What this task involves> Gather each line in the entries that includes the string "Komorniki".

Exercise data>
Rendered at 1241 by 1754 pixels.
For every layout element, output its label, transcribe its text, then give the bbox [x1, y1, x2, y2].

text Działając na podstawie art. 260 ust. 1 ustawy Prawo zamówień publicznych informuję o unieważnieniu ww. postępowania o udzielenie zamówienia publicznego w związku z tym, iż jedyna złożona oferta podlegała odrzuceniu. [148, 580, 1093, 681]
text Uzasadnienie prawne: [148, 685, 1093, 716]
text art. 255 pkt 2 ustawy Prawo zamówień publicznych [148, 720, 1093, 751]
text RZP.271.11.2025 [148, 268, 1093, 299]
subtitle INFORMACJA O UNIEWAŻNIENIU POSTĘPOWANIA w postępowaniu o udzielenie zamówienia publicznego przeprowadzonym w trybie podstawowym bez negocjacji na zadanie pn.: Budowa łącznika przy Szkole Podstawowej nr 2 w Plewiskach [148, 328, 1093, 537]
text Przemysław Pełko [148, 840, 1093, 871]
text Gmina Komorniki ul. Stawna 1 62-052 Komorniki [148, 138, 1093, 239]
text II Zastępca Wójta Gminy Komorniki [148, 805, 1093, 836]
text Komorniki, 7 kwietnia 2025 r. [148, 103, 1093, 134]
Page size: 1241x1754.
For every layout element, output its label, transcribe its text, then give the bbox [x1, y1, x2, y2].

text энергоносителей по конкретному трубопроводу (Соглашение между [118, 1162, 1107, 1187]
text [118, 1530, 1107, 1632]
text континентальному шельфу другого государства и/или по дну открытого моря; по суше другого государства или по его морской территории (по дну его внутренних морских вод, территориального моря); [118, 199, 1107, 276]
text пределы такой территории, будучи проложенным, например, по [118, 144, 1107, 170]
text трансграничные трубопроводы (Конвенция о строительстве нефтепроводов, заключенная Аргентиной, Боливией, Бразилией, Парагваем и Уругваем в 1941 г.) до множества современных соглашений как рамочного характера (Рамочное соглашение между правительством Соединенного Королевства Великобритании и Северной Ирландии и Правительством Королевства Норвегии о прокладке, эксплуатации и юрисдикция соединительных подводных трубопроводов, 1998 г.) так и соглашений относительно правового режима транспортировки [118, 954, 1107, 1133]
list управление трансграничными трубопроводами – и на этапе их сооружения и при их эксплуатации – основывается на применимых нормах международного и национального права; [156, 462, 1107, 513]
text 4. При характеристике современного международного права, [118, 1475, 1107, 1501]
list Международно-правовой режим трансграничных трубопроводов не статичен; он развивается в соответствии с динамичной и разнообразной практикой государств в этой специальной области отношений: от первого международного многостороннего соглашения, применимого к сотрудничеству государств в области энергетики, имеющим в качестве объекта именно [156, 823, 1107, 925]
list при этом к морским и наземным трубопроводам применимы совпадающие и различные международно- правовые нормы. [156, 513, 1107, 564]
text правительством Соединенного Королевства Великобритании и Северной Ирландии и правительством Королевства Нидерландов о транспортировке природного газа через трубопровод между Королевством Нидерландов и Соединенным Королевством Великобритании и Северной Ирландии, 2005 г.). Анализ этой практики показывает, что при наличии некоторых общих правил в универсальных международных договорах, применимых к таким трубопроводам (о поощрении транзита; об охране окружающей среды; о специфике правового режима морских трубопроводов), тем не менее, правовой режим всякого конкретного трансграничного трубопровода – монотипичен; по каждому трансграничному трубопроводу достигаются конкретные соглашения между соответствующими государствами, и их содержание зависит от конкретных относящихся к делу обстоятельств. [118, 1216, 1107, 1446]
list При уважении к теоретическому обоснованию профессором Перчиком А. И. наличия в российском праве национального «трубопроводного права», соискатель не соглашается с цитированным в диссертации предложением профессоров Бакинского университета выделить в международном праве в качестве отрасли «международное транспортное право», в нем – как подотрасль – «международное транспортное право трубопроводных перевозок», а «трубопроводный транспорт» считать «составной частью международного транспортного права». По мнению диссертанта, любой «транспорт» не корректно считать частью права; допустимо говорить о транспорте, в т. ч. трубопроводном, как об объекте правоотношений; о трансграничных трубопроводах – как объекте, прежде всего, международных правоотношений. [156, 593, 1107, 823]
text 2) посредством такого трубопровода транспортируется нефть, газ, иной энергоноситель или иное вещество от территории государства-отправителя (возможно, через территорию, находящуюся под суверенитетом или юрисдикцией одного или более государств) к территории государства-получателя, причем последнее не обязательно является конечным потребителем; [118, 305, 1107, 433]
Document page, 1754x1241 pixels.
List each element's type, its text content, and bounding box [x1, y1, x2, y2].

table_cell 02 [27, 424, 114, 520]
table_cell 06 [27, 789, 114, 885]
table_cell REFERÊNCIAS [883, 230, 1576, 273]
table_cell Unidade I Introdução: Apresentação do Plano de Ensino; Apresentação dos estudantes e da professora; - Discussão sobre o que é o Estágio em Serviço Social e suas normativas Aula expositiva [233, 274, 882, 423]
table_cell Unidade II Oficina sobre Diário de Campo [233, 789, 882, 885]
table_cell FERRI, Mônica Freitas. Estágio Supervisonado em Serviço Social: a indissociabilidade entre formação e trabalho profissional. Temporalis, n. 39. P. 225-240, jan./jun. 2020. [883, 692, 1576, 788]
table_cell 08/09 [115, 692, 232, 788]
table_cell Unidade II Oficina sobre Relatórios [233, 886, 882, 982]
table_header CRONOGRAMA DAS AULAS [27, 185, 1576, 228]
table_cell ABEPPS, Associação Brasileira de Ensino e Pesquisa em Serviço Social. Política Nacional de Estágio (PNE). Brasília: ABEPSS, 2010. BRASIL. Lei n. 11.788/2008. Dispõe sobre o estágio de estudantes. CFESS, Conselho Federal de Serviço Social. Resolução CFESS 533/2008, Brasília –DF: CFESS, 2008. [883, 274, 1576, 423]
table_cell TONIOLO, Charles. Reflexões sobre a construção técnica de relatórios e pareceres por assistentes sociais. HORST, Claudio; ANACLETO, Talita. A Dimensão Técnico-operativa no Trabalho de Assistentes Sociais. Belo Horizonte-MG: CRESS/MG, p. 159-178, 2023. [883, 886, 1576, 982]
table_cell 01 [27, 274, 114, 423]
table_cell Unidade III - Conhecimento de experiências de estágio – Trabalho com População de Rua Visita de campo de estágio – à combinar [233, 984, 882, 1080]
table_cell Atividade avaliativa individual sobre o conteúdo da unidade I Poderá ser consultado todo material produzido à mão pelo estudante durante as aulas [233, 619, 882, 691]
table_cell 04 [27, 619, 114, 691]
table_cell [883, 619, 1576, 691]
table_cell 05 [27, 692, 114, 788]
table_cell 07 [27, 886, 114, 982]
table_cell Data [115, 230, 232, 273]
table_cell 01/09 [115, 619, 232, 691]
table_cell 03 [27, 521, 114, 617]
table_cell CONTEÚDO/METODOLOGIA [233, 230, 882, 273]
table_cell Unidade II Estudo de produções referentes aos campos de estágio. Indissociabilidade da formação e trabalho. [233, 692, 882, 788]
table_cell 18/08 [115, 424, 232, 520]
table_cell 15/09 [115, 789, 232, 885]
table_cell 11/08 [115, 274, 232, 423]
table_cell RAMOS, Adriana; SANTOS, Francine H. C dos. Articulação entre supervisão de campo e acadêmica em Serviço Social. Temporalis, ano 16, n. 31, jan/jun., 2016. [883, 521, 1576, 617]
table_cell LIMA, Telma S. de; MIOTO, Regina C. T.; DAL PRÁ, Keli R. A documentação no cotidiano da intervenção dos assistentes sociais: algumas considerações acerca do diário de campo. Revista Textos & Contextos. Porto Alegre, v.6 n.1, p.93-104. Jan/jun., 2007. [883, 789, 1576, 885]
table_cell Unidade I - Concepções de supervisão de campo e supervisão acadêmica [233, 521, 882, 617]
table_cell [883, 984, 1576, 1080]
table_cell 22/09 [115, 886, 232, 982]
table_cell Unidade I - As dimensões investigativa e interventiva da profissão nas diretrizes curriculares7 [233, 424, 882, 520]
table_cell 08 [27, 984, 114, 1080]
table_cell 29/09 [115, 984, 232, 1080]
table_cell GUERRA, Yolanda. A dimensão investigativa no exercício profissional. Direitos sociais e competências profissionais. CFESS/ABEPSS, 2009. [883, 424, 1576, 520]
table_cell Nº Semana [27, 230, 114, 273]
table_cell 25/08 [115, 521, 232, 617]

Your solution>
text Gmina Komorniki ul. Stawna 1 62-052 Komorniki [148, 138, 1093, 239]
text II Zastępca Wójta Gminy Komorniki [148, 805, 1093, 836]
text Komorniki, 7 kwietnia 2025 r. [148, 103, 1093, 134]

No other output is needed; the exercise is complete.